Dienstag, 5. Mai 2015

Zieht endlich einen Schlussstrich!

... Diese Botschaft hörte ich zu allen Zeiten, jedenfalls seit ich solche Botschaft wahrzunehmen im Stande bin. Auch der fulminante Auftritt von Martin Walser bei seiner Friedenspreisrede 1998 hat nichts genützt. Obwohl seine Rede heftigste Diskussionen hervor rief, wurde weiter und weiter von Krieg und Holocaust gesprochen. Man kann am beliebigen Tag die Fernsehprogramme durchzappen, um mehr als genug davon zu entdecken, insbesondere bei den Sendern Phoenix und n-tv sind es oft programmfüllende Themen. Da gibt es Hitler in allen Variationen, die voluminösen Filmarchive des "3. Reiches" scheinen Stoff in Fülle zu horten, so dass damit die Informationskanäle auf Jahre hin voll zu versorgen sind.

Nun könnte man meinen, dass Information und Aufklärung gute Vorhaben seien, wovon man nie genug haben könne. Das 3. Reich war anscheinend eine in die Volksseele einschneidende Epoche, so dass man sich nicht gründlich genug damit beschäftigen kann. In der Rezension eines Buches, in dem es um Frauen um Hitler ging, hieß es: "...erst wenn man dieses Buch gelesen hat, kann man die Nazizeit besser verstehen". In diesem Sinne wird man sich auch mit Sendungen um Hitlers Hunde, seine Sekretärinnen und des Führers kunstmalerisches Werk (lange Zeit sträflich unterschätzt!) befassen müssen und diese Zeit wahrscheinlich auch dann immer noch nicht viel besser verstehen. Denn um das ständig mangelnde Verstehen vervollkommnen zu können, benötigt man nach Paul Watzlawick: "... mehr desselben". Aus diesem Grunde werden die Rufe nach einem Schlussstrich weiterhin nicht verhallen können, sie gehören wie ein siamesischer Zwilling zu der in immer abstrusere Details vorstoßenden Aufklärung.

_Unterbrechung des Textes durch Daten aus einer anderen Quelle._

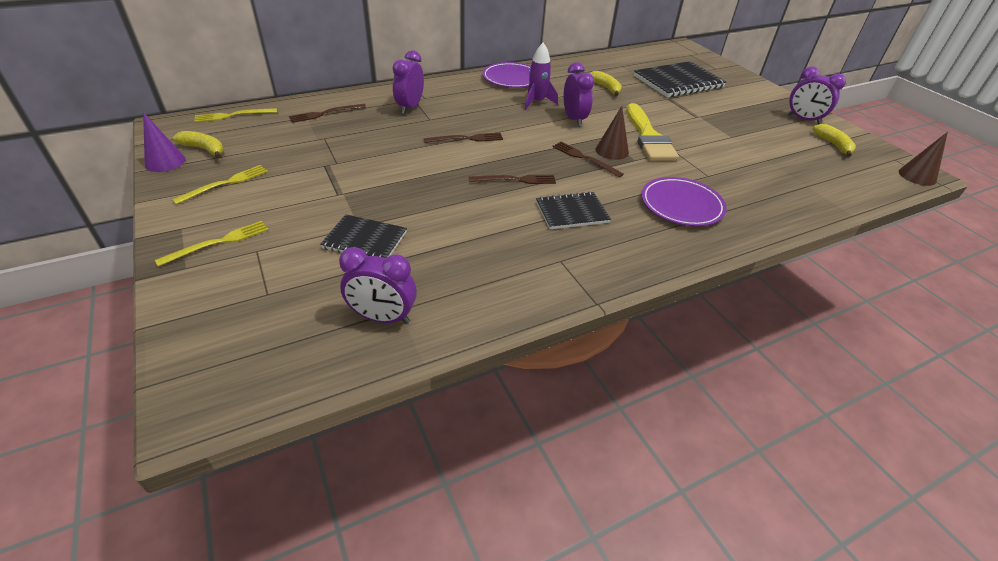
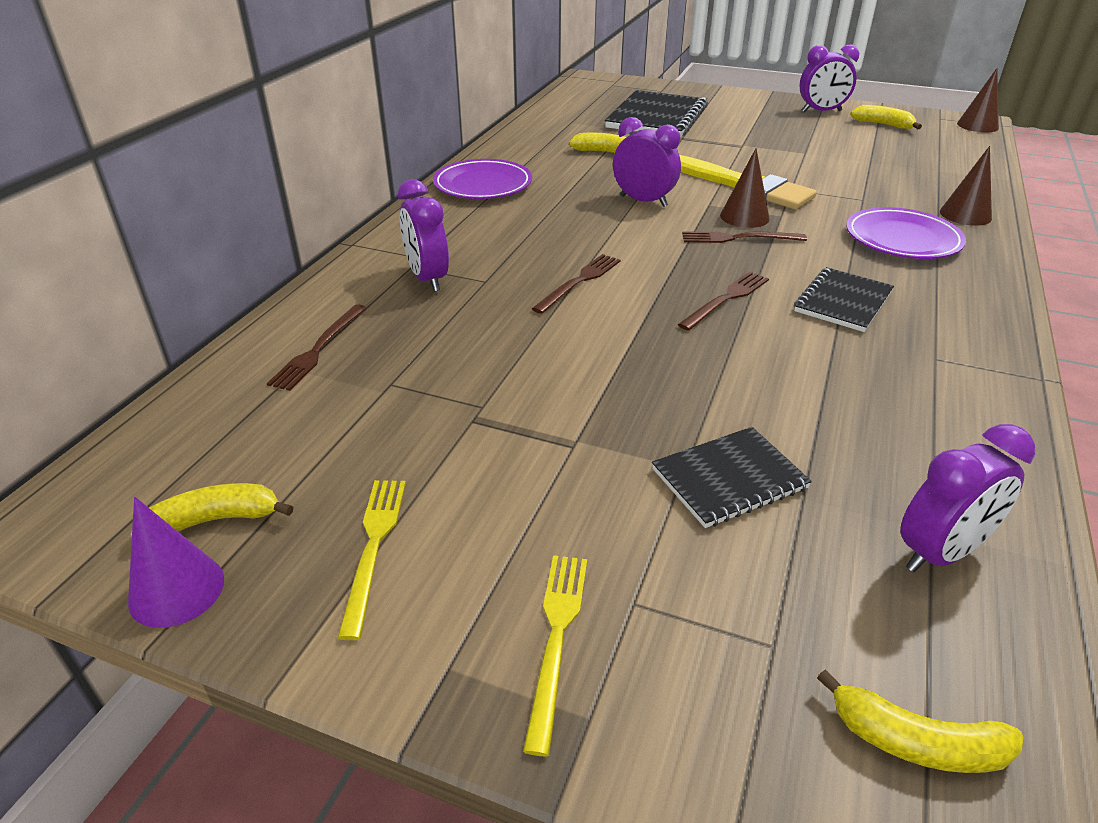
camera: 40 degrees left, 5 degrees down
yellow fork [194,108,277,122] -> none
purple rocket [524,43,558,110] -> none
none -> yellow banana [817,669,1023,773]
none -> brown cone [940,146,992,226]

Hinter der Beflissenheit, die die Informationskanäle und andere Medien an den Tag legen, um der Bevölkerung ein Verstehen bis hin zum Verständnis des Nazitums zu ermöglichen, sehe ich eine bedenkliche Angelegenheit: Es soll ein Bild dieser Zeit festschrieben werden, das zu diesem Zweck in einer Endlosschleife wiederholt wird. Die armseligen Gestalten, die in den KZ gequält wurden, die Leichenberge, die aufgehängten Deserteure und dagegen: Die tollen Landser, die fesche Gesellschaft um die Nazigrößen herum, das Leiden der deutschen Bevölkerung im Bombenkrieg, "obwohl der Krieg längst entschieden war", oder edle Gräfinnen, die auf der Flucht für die ihnen Anvertrauten aufopferungsvoll sorgen. Den Zuschauern wird für die Zukunft ein Bild in die Seele gebrannt, wer auf welcher Seite stand und wer wohin gehöre.

Es gibt ohne Zweifel unzählige gute und ausgezeichnete Sendungen in den Medien, die sich mit Geschichte befassen, und auf diese möchte ich nicht verzichten. So dass ich mit einem Ruf nach einem Schlussstrich vorsichtig bin. Darum möchte ich nicht für einen Schlussstrich, sondern für Mäßigung bei der so genannten Aufklärung und Information plädieren.